→ **What the exercise asks**: Copy every line below exactly.

────────────────────

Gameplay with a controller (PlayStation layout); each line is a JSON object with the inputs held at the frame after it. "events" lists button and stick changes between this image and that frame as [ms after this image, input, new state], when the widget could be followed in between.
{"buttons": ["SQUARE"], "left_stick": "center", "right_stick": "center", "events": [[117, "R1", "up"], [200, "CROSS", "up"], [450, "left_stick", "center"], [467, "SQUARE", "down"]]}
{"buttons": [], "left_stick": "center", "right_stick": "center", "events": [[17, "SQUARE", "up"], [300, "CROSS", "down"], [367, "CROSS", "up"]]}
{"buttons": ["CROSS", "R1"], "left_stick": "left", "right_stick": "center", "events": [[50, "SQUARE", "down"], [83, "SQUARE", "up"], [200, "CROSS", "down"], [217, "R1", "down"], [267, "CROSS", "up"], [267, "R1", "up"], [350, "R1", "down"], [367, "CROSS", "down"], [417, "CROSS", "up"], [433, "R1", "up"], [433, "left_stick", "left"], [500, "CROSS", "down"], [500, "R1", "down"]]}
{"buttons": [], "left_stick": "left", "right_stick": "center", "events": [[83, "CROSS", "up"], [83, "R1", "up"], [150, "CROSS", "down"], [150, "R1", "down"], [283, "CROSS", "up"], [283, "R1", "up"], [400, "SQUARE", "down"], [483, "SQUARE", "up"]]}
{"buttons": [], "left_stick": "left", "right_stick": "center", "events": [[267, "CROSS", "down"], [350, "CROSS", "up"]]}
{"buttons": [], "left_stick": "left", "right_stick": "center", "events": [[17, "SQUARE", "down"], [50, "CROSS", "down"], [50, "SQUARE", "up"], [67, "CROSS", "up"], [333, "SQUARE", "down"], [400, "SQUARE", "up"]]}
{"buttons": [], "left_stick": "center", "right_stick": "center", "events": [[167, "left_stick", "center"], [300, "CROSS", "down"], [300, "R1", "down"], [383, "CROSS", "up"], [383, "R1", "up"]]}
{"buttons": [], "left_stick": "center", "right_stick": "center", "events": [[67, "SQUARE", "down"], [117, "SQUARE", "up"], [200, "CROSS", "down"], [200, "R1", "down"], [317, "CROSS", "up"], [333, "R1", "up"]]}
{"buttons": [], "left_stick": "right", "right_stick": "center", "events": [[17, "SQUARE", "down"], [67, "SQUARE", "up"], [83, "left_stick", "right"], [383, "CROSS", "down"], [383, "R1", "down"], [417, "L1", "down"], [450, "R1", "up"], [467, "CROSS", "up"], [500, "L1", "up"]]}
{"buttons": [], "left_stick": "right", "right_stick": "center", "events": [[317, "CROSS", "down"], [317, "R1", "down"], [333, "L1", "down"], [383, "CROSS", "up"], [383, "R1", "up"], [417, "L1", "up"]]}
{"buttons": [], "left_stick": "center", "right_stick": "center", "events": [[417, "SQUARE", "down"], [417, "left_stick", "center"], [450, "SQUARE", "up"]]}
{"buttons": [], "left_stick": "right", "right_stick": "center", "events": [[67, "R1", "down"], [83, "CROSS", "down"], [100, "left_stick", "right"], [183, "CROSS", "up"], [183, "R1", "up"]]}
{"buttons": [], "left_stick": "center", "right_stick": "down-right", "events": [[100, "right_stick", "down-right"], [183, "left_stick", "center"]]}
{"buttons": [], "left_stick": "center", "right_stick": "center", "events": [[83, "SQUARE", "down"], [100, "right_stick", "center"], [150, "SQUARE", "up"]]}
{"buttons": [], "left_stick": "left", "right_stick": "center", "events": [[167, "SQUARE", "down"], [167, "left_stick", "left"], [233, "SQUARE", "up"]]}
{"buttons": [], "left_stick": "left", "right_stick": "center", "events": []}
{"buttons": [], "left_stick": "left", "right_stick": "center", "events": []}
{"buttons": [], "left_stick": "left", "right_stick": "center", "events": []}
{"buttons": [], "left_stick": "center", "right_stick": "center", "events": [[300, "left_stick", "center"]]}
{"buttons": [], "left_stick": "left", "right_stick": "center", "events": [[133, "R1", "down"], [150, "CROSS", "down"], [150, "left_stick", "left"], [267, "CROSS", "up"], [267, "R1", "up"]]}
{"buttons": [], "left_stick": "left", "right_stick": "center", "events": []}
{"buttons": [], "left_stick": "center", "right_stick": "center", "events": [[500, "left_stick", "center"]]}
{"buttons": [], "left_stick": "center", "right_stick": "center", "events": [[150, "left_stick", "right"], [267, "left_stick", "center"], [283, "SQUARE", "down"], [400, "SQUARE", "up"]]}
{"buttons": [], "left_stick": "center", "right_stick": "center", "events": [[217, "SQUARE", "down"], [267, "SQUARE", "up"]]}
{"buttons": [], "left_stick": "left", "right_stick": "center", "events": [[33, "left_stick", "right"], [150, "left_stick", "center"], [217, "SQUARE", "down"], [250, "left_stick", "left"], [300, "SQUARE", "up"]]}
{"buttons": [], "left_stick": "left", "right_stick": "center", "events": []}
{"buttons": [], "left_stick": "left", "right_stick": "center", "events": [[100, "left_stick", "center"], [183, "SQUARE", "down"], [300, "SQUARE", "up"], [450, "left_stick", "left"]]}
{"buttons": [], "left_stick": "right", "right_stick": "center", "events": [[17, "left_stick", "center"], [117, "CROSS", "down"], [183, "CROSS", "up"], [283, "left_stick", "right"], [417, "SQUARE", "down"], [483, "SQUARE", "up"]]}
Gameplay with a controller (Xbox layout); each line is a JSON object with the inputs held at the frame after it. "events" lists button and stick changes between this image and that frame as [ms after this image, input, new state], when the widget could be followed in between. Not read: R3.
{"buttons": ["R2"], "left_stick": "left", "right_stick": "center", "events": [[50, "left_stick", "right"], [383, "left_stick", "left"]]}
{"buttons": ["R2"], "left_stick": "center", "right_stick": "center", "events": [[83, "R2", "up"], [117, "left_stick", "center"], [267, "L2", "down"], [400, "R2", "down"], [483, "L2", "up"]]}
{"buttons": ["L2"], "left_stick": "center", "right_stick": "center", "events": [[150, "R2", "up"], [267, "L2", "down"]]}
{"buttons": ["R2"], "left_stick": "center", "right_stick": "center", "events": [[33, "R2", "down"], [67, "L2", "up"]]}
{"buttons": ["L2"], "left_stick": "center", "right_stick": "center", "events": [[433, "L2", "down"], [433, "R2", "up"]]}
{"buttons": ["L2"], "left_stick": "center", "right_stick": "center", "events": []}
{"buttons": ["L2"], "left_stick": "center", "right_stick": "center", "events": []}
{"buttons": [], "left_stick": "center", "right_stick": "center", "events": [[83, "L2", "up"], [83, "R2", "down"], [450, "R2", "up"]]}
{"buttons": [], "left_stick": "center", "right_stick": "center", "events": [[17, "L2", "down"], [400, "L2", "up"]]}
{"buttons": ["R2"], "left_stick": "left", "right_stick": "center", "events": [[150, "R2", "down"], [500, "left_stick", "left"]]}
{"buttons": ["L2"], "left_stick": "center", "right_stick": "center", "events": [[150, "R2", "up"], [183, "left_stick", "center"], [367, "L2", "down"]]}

────────────────────

→ **Response box**:
Gameplay with a controller (PlayStation layout); each line is a JSON object with the inputs held at the frame after it. "events" lists button and stick changes between this image and that frame as [ms after this image, input, new state], when the widget could be followed in between.
{"buttons": ["SQUARE"], "left_stick": "center", "right_stick": "center", "events": [[117, "R1", "up"], [200, "CROSS", "up"], [450, "left_stick", "center"], [467, "SQUARE", "down"]]}
{"buttons": [], "left_stick": "center", "right_stick": "center", "events": [[17, "SQUARE", "up"], [300, "CROSS", "down"], [367, "CROSS", "up"]]}
{"buttons": ["CROSS", "R1"], "left_stick": "left", "right_stick": "center", "events": [[50, "SQUARE", "down"], [83, "SQUARE", "up"], [200, "CROSS", "down"], [217, "R1", "down"], [267, "CROSS", "up"], [267, "R1", "up"], [350, "R1", "down"], [367, "CROSS", "down"], [417, "CROSS", "up"], [433, "R1", "up"], [433, "left_stick", "left"], [500, "CROSS", "down"], [500, "R1", "down"]]}
{"buttons": [], "left_stick": "left", "right_stick": "center", "events": [[83, "CROSS", "up"], [83, "R1", "up"], [150, "CROSS", "down"], [150, "R1", "down"], [283, "CROSS", "up"], [283, "R1", "up"], [400, "SQUARE", "down"], [483, "SQUARE", "up"]]}
{"buttons": [], "left_stick": "left", "right_stick": "center", "events": [[267, "CROSS", "down"], [350, "CROSS", "up"]]}
{"buttons": [], "left_stick": "left", "right_stick": "center", "events": [[17, "SQUARE", "down"], [50, "CROSS", "down"], [50, "SQUARE", "up"], [67, "CROSS", "up"], [333, "SQUARE", "down"], [400, "SQUARE", "up"]]}
{"buttons": [], "left_stick": "center", "right_stick": "center", "events": [[167, "left_stick", "center"], [300, "CROSS", "down"], [300, "R1", "down"], [383, "CROSS", "up"], [383, "R1", "up"]]}
{"buttons": [], "left_stick": "center", "right_stick": "center", "events": [[67, "SQUARE", "down"], [117, "SQUARE", "up"], [200, "CROSS", "down"], [200, "R1", "down"], [317, "CROSS", "up"], [333, "R1", "up"]]}
{"buttons": [], "left_stick": "right", "right_stick": "center", "events": [[17, "SQUARE", "down"], [67, "SQUARE", "up"], [83, "left_stick", "right"], [383, "CROSS", "down"], [383, "R1", "down"], [417, "L1", "down"], [450, "R1", "up"], [467, "CROSS", "up"], [500, "L1", "up"]]}
{"buttons": [], "left_stick": "right", "right_stick": "center", "events": [[317, "CROSS", "down"], [317, "R1", "down"], [333, "L1", "down"], [383, "CROSS", "up"], [383, "R1", "up"], [417, "L1", "up"]]}
{"buttons": [], "left_stick": "center", "right_stick": "center", "events": [[417, "SQUARE", "down"], [417, "left_stick", "center"], [450, "SQUARE", "up"]]}
{"buttons": [], "left_stick": "right", "right_stick": "center", "events": [[67, "R1", "down"], [83, "CROSS", "down"], [100, "left_stick", "right"], [183, "CROSS", "up"], [183, "R1", "up"]]}
{"buttons": [], "left_stick": "center", "right_stick": "down-right", "events": [[100, "right_stick", "down-right"], [183, "left_stick", "center"]]}
{"buttons": [], "left_stick": "center", "right_stick": "center", "events": [[83, "SQUARE", "down"], [100, "right_stick", "center"], [150, "SQUARE", "up"]]}
{"buttons": [], "left_stick": "left", "right_stick": "center", "events": [[167, "SQUARE", "down"], [167, "left_stick", "left"], [233, "SQUARE", "up"]]}
{"buttons": [], "left_stick": "left", "right_stick": "center", "events": []}
{"buttons": [], "left_stick": "left", "right_stick": "center", "events": []}
{"buttons": [], "left_stick": "left", "right_stick": "center", "events": []}
{"buttons": [], "left_stick": "center", "right_stick": "center", "events": [[300, "left_stick", "center"]]}
{"buttons": [], "left_stick": "left", "right_stick": "center", "events": [[133, "R1", "down"], [150, "CROSS", "down"], [150, "left_stick", "left"], [267, "CROSS", "up"], [267, "R1", "up"]]}
{"buttons": [], "left_stick": "left", "right_stick": "center", "events": []}
{"buttons": [], "left_stick": "center", "right_stick": "center", "events": [[500, "left_stick", "center"]]}
{"buttons": [], "left_stick": "center", "right_stick": "center", "events": [[150, "left_stick", "right"], [267, "left_stick", "center"], [283, "SQUARE", "down"], [400, "SQUARE", "up"]]}
{"buttons": [], "left_stick": "center", "right_stick": "center", "events": [[217, "SQUARE", "down"], [267, "SQUARE", "up"]]}
{"buttons": [], "left_stick": "left", "right_stick": "center", "events": [[33, "left_stick", "right"], [150, "left_stick", "center"], [217, "SQUARE", "down"], [250, "left_stick", "left"], [300, "SQUARE", "up"]]}
{"buttons": [], "left_stick": "left", "right_stick": "center", "events": []}
{"buttons": [], "left_stick": "left", "right_stick": "center", "events": [[100, "left_stick", "center"], [183, "SQUARE", "down"], [300, "SQUARE", "up"], [450, "left_stick", "left"]]}
{"buttons": [], "left_stick": "right", "right_stick": "center", "events": [[17, "left_stick", "center"], [117, "CROSS", "down"], [183, "CROSS", "up"], [283, "left_stick", "right"], [417, "SQUARE", "down"], [483, "SQUARE", "up"]]}
Gameplay with a controller (Xbox layout); each line is a JSON object with the inputs held at the frame after it. "events" lists button and stick changes between this image and that frame as [ms after this image, input, new state], when the widget could be followed in between. Not read: R3.
{"buttons": ["R2"], "left_stick": "left", "right_stick": "center", "events": [[50, "left_stick", "right"], [383, "left_stick", "left"]]}
{"buttons": ["R2"], "left_stick": "center", "right_stick": "center", "events": [[83, "R2", "up"], [117, "left_stick", "center"], [267, "L2", "down"], [400, "R2", "down"], [483, "L2", "up"]]}
{"buttons": ["L2"], "left_stick": "center", "right_stick": "center", "events": [[150, "R2", "up"], [267, "L2", "down"]]}
{"buttons": ["R2"], "left_stick": "center", "right_stick": "center", "events": [[33, "R2", "down"], [67, "L2", "up"]]}
{"buttons": ["L2"], "left_stick": "center", "right_stick": "center", "events": [[433, "L2", "down"], [433, "R2", "up"]]}
{"buttons": ["L2"], "left_stick": "center", "right_stick": "center", "events": []}
{"buttons": ["L2"], "left_stick": "center", "right_stick": "center", "events": []}
{"buttons": [], "left_stick": "center", "right_stick": "center", "events": [[83, "L2", "up"], [83, "R2", "down"], [450, "R2", "up"]]}
{"buttons": [], "left_stick": "center", "right_stick": "center", "events": [[17, "L2", "down"], [400, "L2", "up"]]}
{"buttons": ["R2"], "left_stick": "left", "right_stick": "center", "events": [[150, "R2", "down"], [500, "left_stick", "left"]]}
{"buttons": ["L2"], "left_stick": "center", "right_stick": "center", "events": [[150, "R2", "up"], [183, "left_stick", "center"], [367, "L2", "down"]]}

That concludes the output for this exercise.